The focus the LRN survey places on training and education echoes the approach Gardner takes at Orbital Sciences. “We have to train people on the importance of the government regulations that are imposed on us,” he says. “But you have to connect with them, and training can be very monotonous, boring, and painful. We have a lot of younger, engineer types. In order to engage them you have to be bit more creative and come up with new ideas. It has to be dynamic, and it has to get their attention and keep their attention.”

“Training is an evolving concept in and of itself,” Monk says. “Obviously, there is a lot of value in the straight online training we do. There is the old school training that is there to check the box, and then there is bringing it to every interaction you have with people, which is more what we are about here.”

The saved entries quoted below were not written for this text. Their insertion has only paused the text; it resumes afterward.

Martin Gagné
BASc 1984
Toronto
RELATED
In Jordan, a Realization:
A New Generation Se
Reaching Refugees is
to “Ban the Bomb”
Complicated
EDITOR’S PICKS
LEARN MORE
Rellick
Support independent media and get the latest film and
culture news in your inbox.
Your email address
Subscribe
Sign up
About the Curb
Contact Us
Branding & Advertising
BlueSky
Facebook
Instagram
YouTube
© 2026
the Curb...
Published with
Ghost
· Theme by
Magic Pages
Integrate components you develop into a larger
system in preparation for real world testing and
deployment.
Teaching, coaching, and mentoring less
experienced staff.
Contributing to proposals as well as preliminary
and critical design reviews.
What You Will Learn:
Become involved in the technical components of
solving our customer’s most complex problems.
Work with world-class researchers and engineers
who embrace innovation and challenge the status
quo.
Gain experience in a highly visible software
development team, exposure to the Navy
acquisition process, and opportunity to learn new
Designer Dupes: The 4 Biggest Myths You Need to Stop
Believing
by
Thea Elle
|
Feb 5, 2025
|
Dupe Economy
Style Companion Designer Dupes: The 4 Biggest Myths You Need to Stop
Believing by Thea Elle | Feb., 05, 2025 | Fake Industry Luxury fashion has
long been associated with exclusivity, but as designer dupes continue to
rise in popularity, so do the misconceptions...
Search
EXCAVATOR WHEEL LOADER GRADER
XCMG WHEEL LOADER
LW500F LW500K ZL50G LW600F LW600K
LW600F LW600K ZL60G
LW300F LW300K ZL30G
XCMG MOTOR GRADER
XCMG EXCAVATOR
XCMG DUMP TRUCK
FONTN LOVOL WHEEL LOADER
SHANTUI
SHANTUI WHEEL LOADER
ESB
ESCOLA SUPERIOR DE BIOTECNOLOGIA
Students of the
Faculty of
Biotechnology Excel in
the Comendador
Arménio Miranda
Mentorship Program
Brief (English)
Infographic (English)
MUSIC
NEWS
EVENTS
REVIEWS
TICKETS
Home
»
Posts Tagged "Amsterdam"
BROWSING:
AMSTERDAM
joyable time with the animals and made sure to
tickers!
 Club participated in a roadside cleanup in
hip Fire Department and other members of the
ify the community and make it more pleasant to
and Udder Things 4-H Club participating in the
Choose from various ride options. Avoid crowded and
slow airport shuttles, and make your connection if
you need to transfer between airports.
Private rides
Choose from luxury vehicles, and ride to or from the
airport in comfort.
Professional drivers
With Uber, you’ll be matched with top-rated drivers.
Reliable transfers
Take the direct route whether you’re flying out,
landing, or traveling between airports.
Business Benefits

Tougas agrees with the weight the LRN study places on rewarding employees for compliant behavior. “When you recognize an employee for exceptional ethical behavior, your target audience should not be limited to that one employee,” he says, “The target audience is all the other employees who might one day face the same ethical dilemma. Your message is: ‘Look, this is the behavior we expect from all of you.  This is in line with our values.' We can leverage it as a platform to tell everyone else what the expected standard is.”